**AIM OF THE TASK:** Please state how many lines in the records contain the string "text", with no words besides the number.

**GIVEN RECORDS:**
--- --- ---

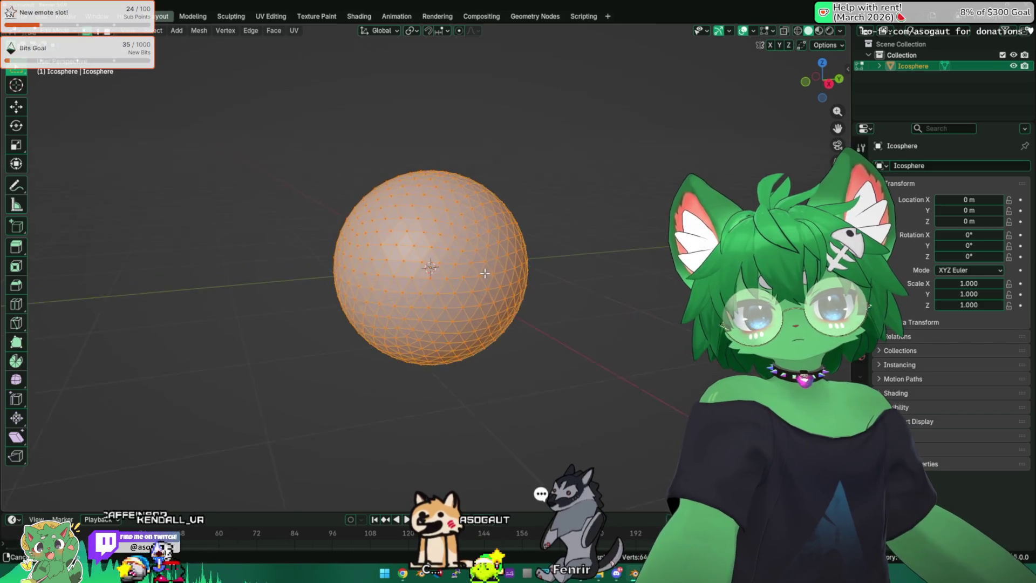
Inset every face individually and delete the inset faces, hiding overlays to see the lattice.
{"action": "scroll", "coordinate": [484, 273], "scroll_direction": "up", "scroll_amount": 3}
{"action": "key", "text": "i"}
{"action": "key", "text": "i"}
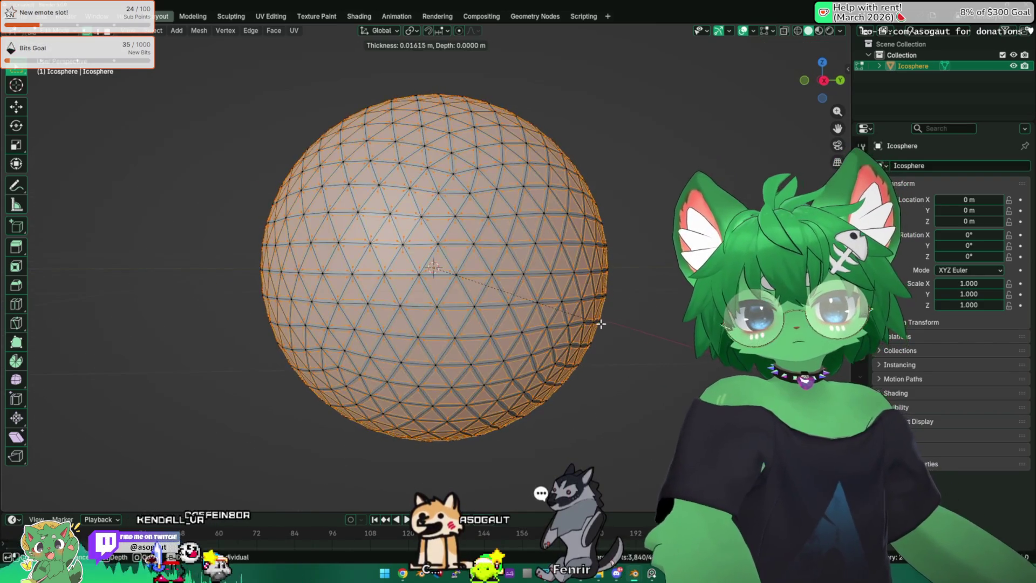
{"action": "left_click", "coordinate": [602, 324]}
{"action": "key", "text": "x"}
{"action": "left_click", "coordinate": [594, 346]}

--- --- ---

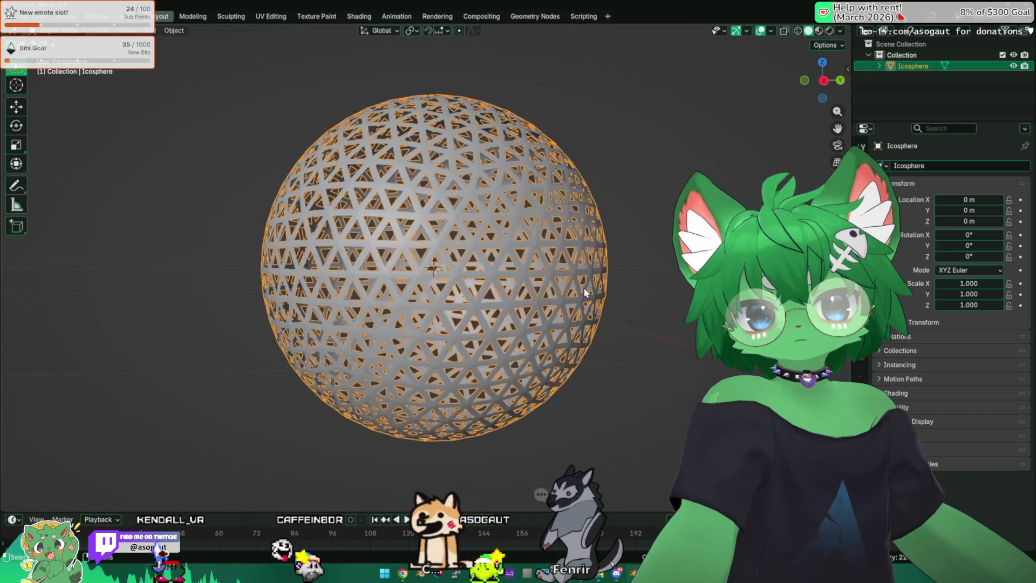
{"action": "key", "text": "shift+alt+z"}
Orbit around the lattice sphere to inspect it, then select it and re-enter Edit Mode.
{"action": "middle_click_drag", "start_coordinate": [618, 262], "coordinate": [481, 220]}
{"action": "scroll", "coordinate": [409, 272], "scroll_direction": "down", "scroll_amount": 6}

--- --- ---

**EXERCISE OUTPUT:** 4